Кэрри никогда о нем не слышал, но глубокомысленно сказал:
– А, Лэрд.
– Как вы помните, – продолжал Феверстон, – он хворал и кончил средне. Но в Кембридже экзамены так плохо поставлены, что никто на это не смотрит. Потом он руководил «сфинксами», издавал журнальчик. Ну, Дэвид Лэрд…
– Да, конечно… Только, Дик…
– Что такое?
– Это не очень хорошо. Сам я тоже не придаю значения дипломам, но у нас тут, бывало, выбирали… – И он почти невольно посмотрел туда, где сидел Пэлем, толстолицый человек с маленьким ротиком. Даже Кэрри не мог припомнить, что он сделал или написал.
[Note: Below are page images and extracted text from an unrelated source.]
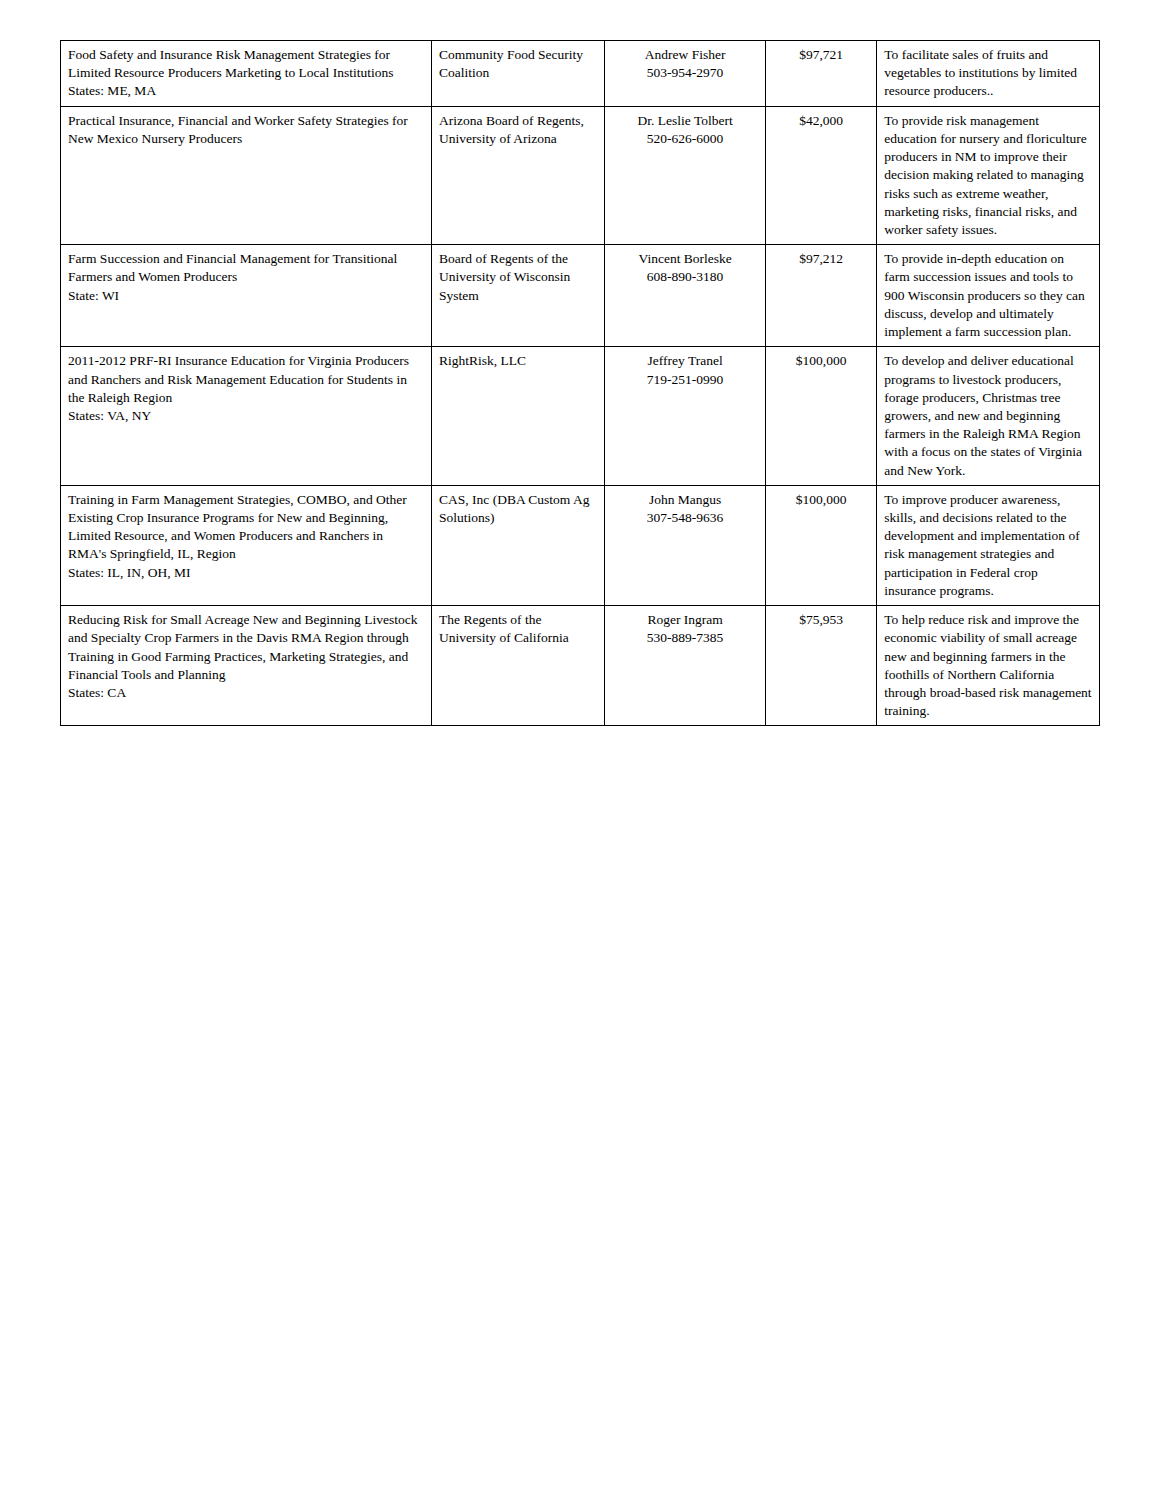| Food Safety and Insurance Risk Management Strategies for Limited Resource Producers Marketing to Local Institutions States: ME, MA | Community Food Security Coalition | Andrew Fisher 503-954-2970 | $97,721 | To facilitate sales of fruits and vegetables to institutions by limited resource producers.. |
| Practical Insurance, Financial and Worker Safety Strategies for New Mexico Nursery Producers | Arizona Board of Regents, University of Arizona | Dr. Leslie Tolbert 520-626-6000 | $42,000 | To provide risk management education for nursery and floriculture producers in NM to improve their decision making related to managing risks such as extreme weather, marketing risks, financial risks, and worker safety issues. |
| Farm Succession and Financial Management for Transitional Farmers and Women Producers State: WI | Board of Regents of the University of Wisconsin System | Vincent Borleske 608-890-3180 | $97,212 | To provide in-depth education on farm succession issues and tools to 900 Wisconsin producers so they can discuss, develop and ultimately implement a farm succession plan. |
| 2011-2012 PRF-RI Insurance Education for Virginia Producers and Ranchers and Risk Management Education for Students in the Raleigh Region States: VA, NY | RightRisk, LLC | Jeffrey Tranel 719-251-0990 | $100,000 | To develop and deliver educational programs to livestock producers, forage producers, Christmas tree growers, and new and beginning farmers in the Raleigh RMA Region with a focus on the states of Virginia and New York. |
| Training in Farm Management Strategies, COMBO, and Other Existing Crop Insurance Programs for New and Beginning, Limited Resource, and Women Producers and Ranchers in RMA's Springfield, IL, Region States: IL, IN, OH, MI | CAS, Inc (DBA Custom Ag Solutions) | John Mangus 307-548-9636 | $100,000 | To improve producer awareness, skills, and decisions related to the development and implementation of risk management strategies and participation in Federal crop insurance programs. |
| Reducing Risk for Small Acreage New and Beginning Livestock and Specialty Crop Farmers in the Davis RMA Region through Training in Good Farming Practices, Marketing Strategies, and Financial Tools and Planning States: CA | The Regents of the University of California | Roger Ingram 530-889-7385 | $75,953 | To help reduce risk and improve the economic viability of small acreage new and beginning farmers in the foothills of Northern California through broad-based risk management training. |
– Да, знаю, – сказал Феверстон. – Мы иногда берем не тех, кого следовало бы. Но без нас колледж приглашает вообще невесть кого.
То ли от шума, то ли от чего Кэрри на минуту заколебался. Недавно он обедал в Нортумберленде. Там был Тэлфорд, и все его знали, все слушали, даже сам Кэрри дивился его уму и живости, которых тот почему-то в колледже не проявлял. А вдруг все «эти» так коротко и скучно ему отвечают, потому что он им не интересен? А вдруг он глуп? Эта дикая мысль мелькнула в его мозгу, и он ее забыл. Приятней было думать, что «они» – просто отсталые, косные люди.
– На той неделе я буду в Кембридже! – кричал тем временем Феверстон. – Даю там ужин. Премьер, два газетных босса, Тони Дью. Что? Конечно, знаете. Черный такой, плюгавый. И Лэрд там будет. Он в каком-то родстве с премьером. А вы не придете? Дэвид мечтает с вами познакомиться. Он очень много о вас слышал… от вашего бывшего студента, забыл фамилию.
– Не знаю… Тут еще Билла хороним, я нужен… Как по радио, не передавали, нашли убийцу или нет?
– Не слыхал. Кстати, раз Ящера нет, у нас уже две вакансии.
– Что-о-о? – взвыл Кэрри. – Какой шум! Или я оглох?..
– Эй, Кэрри! – крикнул ему Брайзекр, перегнувшись через Феверстона. – Что это делают ваши друзья?
– Почему они так кричат? – спросил кто-то. – Разве нельзя работать без крика?
– По-моему, они не работают, – сказал кто-то еще.
– Слушайте! – воскликнул Глоссоп. – Какая там работа! Скорее уж футбольный матч.
Все вскочили.
– Что это? – закричал Рэйнор.
– Они кого-то убивают, – сказал Глоссоп.
– Куда вы? – спросил Кэрри.
– Посмотрю, в чем дело, – сказал Глоссоп, – а вы соберите всех слуг. И позвоните в полицию.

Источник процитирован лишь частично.